Anderschs planvolles Vorgehen wird besonders deutlich in dem detaillierten und
genau aufgeschlüsselten Handlungsschema, aus dem er seinen Text entwickelt. Aus
dem Entwurf wird deutlich, dass es sich bei Anderschs Roman nicht um einen
gewöhnlichen Kriegsroman handelt. Es findet keine bloße Nacherzählung, keine
Aneinanderreihung von Ereignissen statt. Es ist „ein Denkspiel, ein Problemhandeln
nach der Handlung“ (Klaus R. Scherpe). Andersch geht es um ein historisches
„Denkspiel“: „Geschichte berichtet, wie es gewesen. Erzählung spielt eine Möglichkeit
durch,“ heißt es programmatisch zu Beginn des Romans. Diese Möglichkeit besteht
darin, im literarischen Text eine Situation zu schaffen, die es in dieser Form im
historischen Kontext, in dem die Handlung situiert ist, zwar nicht gegeben hat, die es
aber durchaus hätte geben können:
„Es hat aber nicht nur in der 416. Infanterie-Division, sondern auch in dem gesamten deutschen Heerbann, weder im Jahre 1944 noch vorher oder nachher, einen Offizier gegeben, der sich mit Absichten trug, wie sie hier dem Major Dincklage nachgesagt werden. Infolgedessen braucht sich nicht nur die 416. Infanterie-Division, sondern das deutsche Heer als Ganzes von diesem Bericht nicht betroffen zu fühlen. […] Aus diesen genannten Gründen konnte er auch nur in einer einzigen Form erstattet werden: als Fiktion.“
Die Geschichte um den Major Dincklage fungiert als Gedankenexperiment,
eingebettet in historische Begebenheiten eröffnet der literarische Entwurf seinen
Figuren Raum für Alternativen. In Form des ‚historischen Konjunktivs‘ bringt
Andersch Realität und Fiktion auf bedeutsame Weise zusammen.
Literatur:
Ächtler, Norman: Generation in Kesseln: Das Soldatische Opfernarrativ im westdeutschen Kriegsroman 1945-1960. Göttingen 2013.

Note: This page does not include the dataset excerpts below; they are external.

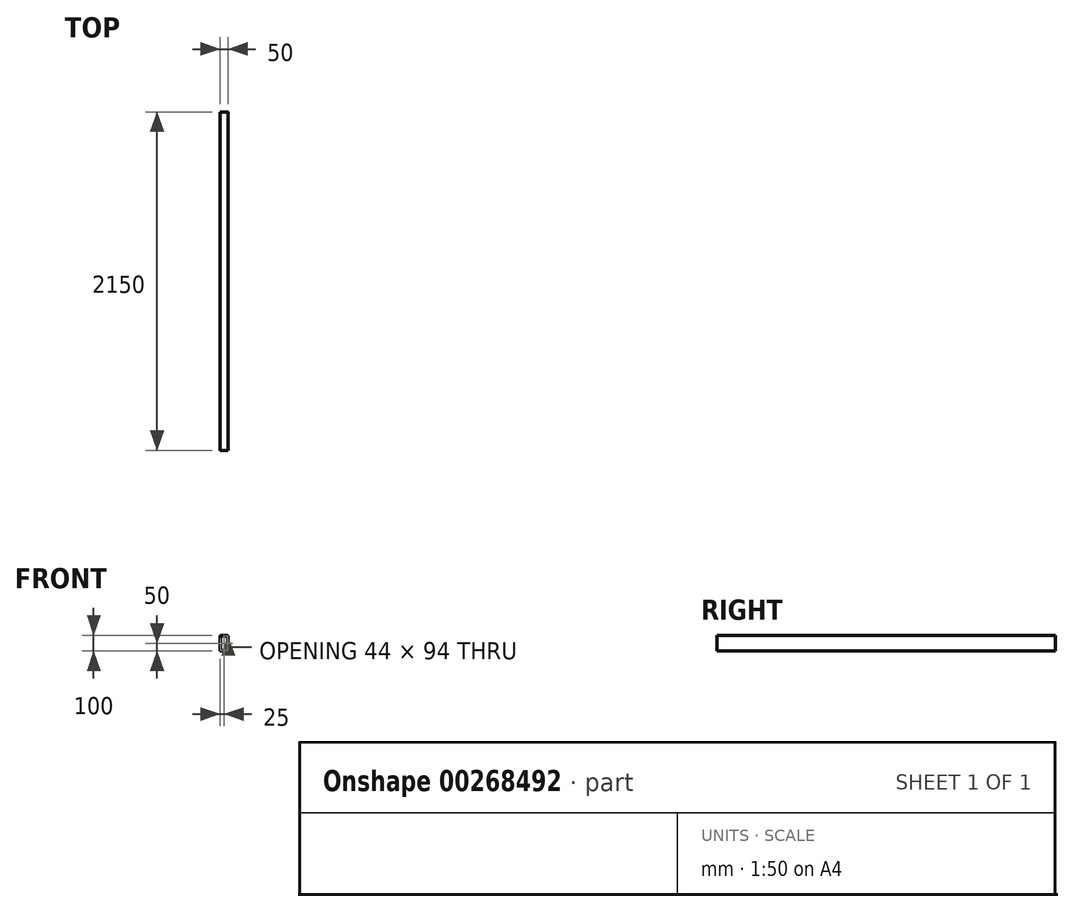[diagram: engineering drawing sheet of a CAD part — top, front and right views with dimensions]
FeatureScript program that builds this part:
annotation { "Feature Type Name" : "Feature", "Feature Type Description" : "" }
export const myFeature = defineFeature(function(context is Context, id is Id, definition is map)
    precondition{}
    {
        {
            var Q0;
            Q0=qCreatedBy(makeId("Front.planeOp"),FACE);
            var sketch = newSketch(context, id + "F0", { "sketchPlane" : qUnion([Q0])});
            skLineSegment(sketch, "E0", {"start": v(0, 47) * mm, "end": v(-19, 47) * mm});
            skLineSegment(sketch, "E1", {"start": v(-22, 44) * mm, "end": v(-22, -44) * mm});
            skLineSegment(sketch, "E2", {"start": v(-19, -47) * mm, "end": v(0, -47) * mm});
            skLineSegment(sketch, "E3", {"start": v(0, 50) * mm, "end": v(-19, 50) * mm});
            skLineSegment(sketch, "E4", {"start": v(-25, 44) * mm, "end": v(-25, -44) * mm});
            skLineSegment(sketch, "E5", {"start": v(-19, -50) * mm, "end": v(0, -50) * mm});
            skPoint(sketch, "E6.visualSharp", {"position": v(-22, 47) * mm});
            skArc(sketch, "E6.filletArc", {"start": v(-19, 47) * mm, "mid": v(-21.12, 46.12) * mm, "end": v(-22, 44) * mm});
            skPoint(sketch, "E7.visualSharp", {"position": v(-22, -47) * mm});
            skArc(sketch, "E7.filletArc", {"start": v(-22, -44) * mm, "mid": v(-21.12, -46.12) * mm, "end": v(-19, -47) * mm});
            skPoint(sketch, "E8.visualSharp", {"position": v(-25, 50) * mm});
            skArc(sketch, "E8.filletArc", {"start": v(-19, 50) * mm, "mid": v(-23.24, 48.24) * mm, "end": v(-25, 44) * mm});
            skPoint(sketch, "E9.visualSharp", {"position": v(-25, -50) * mm});
            skArc(sketch, "E9.filletArc", {"start": v(-25, -44) * mm, "mid": v(-23.24, -48.24) * mm, "end": v(-19, -50) * mm});
            skArc(sketch, "E10.MirrorCS", {"start": v(19, 47) * mm, "mid": v(21.12, 46.12) * mm, "end": v(22, 44) * mm});
            skArc(sketch, "E11.MirrorCS", {"start": v(22, -44) * mm, "mid": v(21.12, -46.12) * mm, "end": v(19, -47) * mm});
            skArc(sketch, "E12.MirrorCS", {"start": v(19, 50) * mm, "mid": v(23.24, 48.24) * mm, "end": v(25, 44) * mm});
            skArc(sketch, "E13.MirrorCS", {"start": v(25, -44) * mm, "mid": v(23.24, -48.24) * mm, "end": v(19, -50) * mm});
            skPoint(sketch, "E14.MirrorP", {"position": v(25, 50) * mm});
            skPoint(sketch, "E15.MirrorP", {"position": v(25, -50) * mm});
            skLineSegment(sketch, "E16.MirrorCS", {"start": v(0, 47) * mm, "end": v(19, 47) * mm});
            skPoint(sketch, "E17.MirrorP", {"position": v(22, -47) * mm});
            skLineSegment(sketch, "E18.MirrorCS", {"start": v(22, 44) * mm, "end": v(22, -44) * mm});
            skLineSegment(sketch, "E19.MirrorCS", {"start": v(19, -47) * mm, "end": v(0, -47) * mm});
            skPoint(sketch, "E20.MirrorP", {"position": v(22, 47) * mm});
            skLineSegment(sketch, "E21.MirrorCS", {"start": v(19, -50) * mm, "end": v(0, -50) * mm});
            skLineSegment(sketch, "E22.MirrorCS", {"start": v(0, 50) * mm, "end": v(19, 50) * mm});
            skLineSegment(sketch, "E23.MirrorCS", {"start": v(25, 44) * mm, "end": v(25, -44) * mm});
            skSolve(sketch);
        }
        {
            var Q0;
            Q0 = qSketchRegion(id + "F0", true);
            extrude(context, id + "F1", {"entities" : qUnion([Q0]), "depth" : 2150 * mm});
        }
    });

Andersch, Alfred: Winterspelt. Zürich 1977.
Reinhardt, Stephan: Alfred Andersch: Eine Biografie. Zürich 1990.
Scherpe, Klaus R: Literarische Militanz gegen den Militarismus. In: Annette Korolnik-Andersch u. Marcel Korolnik (Hrsg.): Sansibar ist überall. München 2008.
Scherpe, Klaus R: Autor eines Kunstwerks. In: Irene Heidelberger-Leonard u. Volker Wehdeking (Hrsg): Alfred Andersch. Perspektiven zu Leben und Werk. Opladen 1994.
Schütz, Erhard: Alfred Andersch. München 1980.